Some of the issues identified by the BVA will be familiar to those who were involved in the FMD outbreak of 2001 and, indeed, have cropped up more than once in various other real disease outbreaks and disease simulation exercises since (see, for example, VR, October 20, 2007, 161, p 537). They include the need to clarify arrangements for the recruitment and deployment of the extra Official Veterinarians that are needed to help deal with a large-scale outbreak. This is something that should happen in ‘peace time’, not when an outbreak is happening. It was an issue in the early stages of the outbreak in 2001 and it is worrying that it still seems to be an issue 10 years later, particularly in view of the changes in veterinary practice that have occurred in the interim.
Also of concern is that the exercise identified a need to educate the food industry and consumers about the pros and cons of vaccinating animals against FMD, and the role that vaccination can play alongside culling to control and eradicate the disease. The inability to vaccinate animals because of the implications for trade caused difficulties and proved highly controversial in 2001, to the extent that international rules have since been changed and specific provision for emergency vaccination is now made in contingency plans. Ten years on, it remains important that the issues surrounding vaccination are fully understood, especially if, as recommended by the official inquiries after the outbreak, a ‘vaccination to live’ policy is to be implemented.
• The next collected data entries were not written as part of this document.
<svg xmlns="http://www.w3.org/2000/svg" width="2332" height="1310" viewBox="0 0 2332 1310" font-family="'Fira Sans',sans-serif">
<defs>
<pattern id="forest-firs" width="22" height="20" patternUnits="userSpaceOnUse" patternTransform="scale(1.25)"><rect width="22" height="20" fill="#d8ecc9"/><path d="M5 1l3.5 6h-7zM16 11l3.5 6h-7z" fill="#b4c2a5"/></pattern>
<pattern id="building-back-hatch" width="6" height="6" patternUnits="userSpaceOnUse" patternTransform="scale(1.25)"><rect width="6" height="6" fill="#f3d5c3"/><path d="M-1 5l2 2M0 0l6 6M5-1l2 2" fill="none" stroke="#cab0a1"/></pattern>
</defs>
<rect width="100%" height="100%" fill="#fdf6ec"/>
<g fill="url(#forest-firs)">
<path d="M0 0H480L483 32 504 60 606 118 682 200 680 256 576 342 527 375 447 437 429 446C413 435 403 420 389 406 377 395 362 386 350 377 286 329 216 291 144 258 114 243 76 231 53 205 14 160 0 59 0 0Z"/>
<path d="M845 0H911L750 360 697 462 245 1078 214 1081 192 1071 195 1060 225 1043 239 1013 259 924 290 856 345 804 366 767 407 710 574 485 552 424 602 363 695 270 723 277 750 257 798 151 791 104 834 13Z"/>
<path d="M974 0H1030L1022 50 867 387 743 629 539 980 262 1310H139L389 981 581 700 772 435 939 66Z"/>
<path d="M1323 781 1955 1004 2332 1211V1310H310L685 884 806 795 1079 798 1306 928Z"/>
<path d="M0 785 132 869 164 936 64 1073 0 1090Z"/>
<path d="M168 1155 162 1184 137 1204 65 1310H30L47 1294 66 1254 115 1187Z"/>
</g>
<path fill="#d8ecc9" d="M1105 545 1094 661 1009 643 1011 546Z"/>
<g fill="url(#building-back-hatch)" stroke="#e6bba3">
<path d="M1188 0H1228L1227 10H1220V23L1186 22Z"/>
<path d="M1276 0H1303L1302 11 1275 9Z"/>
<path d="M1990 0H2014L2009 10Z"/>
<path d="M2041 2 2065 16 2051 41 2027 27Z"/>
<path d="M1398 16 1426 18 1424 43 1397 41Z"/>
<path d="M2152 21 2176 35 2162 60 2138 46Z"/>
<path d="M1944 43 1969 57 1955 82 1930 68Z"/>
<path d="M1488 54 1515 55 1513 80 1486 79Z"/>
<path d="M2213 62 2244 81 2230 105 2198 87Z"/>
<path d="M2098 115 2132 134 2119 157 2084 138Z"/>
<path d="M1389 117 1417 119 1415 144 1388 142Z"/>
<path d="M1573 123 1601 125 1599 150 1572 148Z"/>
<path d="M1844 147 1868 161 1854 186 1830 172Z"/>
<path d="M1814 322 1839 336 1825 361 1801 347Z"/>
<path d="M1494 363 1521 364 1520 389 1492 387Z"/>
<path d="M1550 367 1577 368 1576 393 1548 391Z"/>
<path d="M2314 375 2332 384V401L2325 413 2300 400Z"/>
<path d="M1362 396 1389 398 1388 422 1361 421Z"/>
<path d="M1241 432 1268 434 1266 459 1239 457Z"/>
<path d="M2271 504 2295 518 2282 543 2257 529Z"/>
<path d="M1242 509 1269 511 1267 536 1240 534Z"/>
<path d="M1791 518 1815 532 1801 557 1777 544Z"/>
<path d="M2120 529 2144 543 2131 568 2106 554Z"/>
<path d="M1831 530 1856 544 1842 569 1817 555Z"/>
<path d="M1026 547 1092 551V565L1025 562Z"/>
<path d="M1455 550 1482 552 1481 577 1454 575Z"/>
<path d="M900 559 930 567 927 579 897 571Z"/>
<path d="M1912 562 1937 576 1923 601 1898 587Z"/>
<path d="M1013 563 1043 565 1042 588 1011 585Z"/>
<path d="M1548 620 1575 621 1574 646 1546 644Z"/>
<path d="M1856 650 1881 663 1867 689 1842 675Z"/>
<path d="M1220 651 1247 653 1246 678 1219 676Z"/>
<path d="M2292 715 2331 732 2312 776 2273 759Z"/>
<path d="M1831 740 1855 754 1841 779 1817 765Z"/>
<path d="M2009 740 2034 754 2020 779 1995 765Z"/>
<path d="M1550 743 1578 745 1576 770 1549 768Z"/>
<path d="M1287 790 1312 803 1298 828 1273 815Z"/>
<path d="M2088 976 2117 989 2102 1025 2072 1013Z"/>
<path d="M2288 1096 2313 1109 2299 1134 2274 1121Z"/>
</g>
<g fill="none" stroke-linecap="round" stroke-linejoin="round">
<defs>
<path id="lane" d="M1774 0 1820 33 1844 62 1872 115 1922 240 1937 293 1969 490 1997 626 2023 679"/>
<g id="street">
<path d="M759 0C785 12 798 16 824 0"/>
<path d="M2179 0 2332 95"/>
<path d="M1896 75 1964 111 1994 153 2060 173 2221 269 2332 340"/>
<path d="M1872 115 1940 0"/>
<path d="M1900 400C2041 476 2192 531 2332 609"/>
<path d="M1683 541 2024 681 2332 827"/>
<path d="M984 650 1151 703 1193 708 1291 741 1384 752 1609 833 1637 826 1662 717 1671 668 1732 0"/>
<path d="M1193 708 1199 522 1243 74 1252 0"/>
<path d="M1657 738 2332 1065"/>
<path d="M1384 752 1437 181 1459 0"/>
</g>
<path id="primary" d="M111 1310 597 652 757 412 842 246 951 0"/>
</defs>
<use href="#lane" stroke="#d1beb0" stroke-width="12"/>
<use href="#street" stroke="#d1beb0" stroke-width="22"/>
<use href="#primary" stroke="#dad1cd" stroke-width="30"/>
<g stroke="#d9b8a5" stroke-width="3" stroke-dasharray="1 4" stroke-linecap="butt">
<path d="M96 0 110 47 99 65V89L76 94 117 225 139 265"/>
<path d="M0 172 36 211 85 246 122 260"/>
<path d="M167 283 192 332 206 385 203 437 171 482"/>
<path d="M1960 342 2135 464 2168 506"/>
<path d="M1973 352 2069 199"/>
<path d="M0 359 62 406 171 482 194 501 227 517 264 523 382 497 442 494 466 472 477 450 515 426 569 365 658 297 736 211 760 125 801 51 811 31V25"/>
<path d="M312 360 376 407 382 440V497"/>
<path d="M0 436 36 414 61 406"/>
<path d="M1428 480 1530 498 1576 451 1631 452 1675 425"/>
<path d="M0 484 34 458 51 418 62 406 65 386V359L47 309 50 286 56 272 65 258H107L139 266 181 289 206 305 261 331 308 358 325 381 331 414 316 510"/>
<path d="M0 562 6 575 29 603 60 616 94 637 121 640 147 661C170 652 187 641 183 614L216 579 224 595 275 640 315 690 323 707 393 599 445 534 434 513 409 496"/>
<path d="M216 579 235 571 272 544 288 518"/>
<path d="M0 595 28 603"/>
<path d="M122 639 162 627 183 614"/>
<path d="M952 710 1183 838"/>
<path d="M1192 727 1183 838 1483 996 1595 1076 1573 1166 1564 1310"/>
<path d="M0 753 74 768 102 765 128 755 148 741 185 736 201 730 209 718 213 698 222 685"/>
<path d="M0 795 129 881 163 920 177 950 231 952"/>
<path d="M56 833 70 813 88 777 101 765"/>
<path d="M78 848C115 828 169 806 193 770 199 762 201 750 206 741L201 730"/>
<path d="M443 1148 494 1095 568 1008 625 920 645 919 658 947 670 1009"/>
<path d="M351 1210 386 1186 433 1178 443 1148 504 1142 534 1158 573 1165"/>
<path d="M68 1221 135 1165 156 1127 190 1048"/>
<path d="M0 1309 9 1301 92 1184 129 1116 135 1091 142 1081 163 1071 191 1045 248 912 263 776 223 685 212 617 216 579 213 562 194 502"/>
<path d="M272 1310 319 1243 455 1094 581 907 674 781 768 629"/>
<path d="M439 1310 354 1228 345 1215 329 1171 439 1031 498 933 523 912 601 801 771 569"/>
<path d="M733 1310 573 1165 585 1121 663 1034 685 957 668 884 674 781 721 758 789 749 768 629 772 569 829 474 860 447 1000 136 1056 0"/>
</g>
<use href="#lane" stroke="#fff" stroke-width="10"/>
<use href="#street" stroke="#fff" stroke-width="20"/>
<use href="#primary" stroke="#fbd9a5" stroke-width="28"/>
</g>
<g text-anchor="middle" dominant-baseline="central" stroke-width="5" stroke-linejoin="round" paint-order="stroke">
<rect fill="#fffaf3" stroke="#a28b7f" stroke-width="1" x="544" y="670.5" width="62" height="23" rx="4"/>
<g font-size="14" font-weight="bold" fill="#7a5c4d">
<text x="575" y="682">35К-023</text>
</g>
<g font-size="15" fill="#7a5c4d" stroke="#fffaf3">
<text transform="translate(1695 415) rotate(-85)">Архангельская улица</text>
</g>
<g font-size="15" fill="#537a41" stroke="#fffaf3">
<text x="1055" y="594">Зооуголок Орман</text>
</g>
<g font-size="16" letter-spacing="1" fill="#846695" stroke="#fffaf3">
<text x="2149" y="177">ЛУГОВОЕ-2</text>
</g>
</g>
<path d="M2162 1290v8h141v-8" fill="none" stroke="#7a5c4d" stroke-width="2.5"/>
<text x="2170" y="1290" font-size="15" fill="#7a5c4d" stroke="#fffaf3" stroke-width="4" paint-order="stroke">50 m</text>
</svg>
In this context, it is perhaps fitting that the Scottish Government, NFU Scotland and the Moredun Research Institute plan to mark the 10th anniversary by holding an expert meeting on this topic in March.
The National Audit Office estimated in 2005 that the 2001 FMD outbreak cost British taxpayers more than £3 billion, and put the costs to the wider economy at about £5 billion. It is because the economic and other consequences are so serious that prevention and surveillance are so necessary and, in view of this, news of impending changes to the Veterinary Laboratories Agency's programme of scanning surveillance, including a reduction in the number of its regional laboratories (see p 117 of this issue), must be viewed with concern. Scanning surveillance played an essential role in detecting BSE in the late 1980s – a disease of public health as well as animal health significance that turned out to be costly in its own right. The Government may be committed to reducing public spending but it should be aware that, in the long run, skimping on surveillance could prove to be very expensive indeed.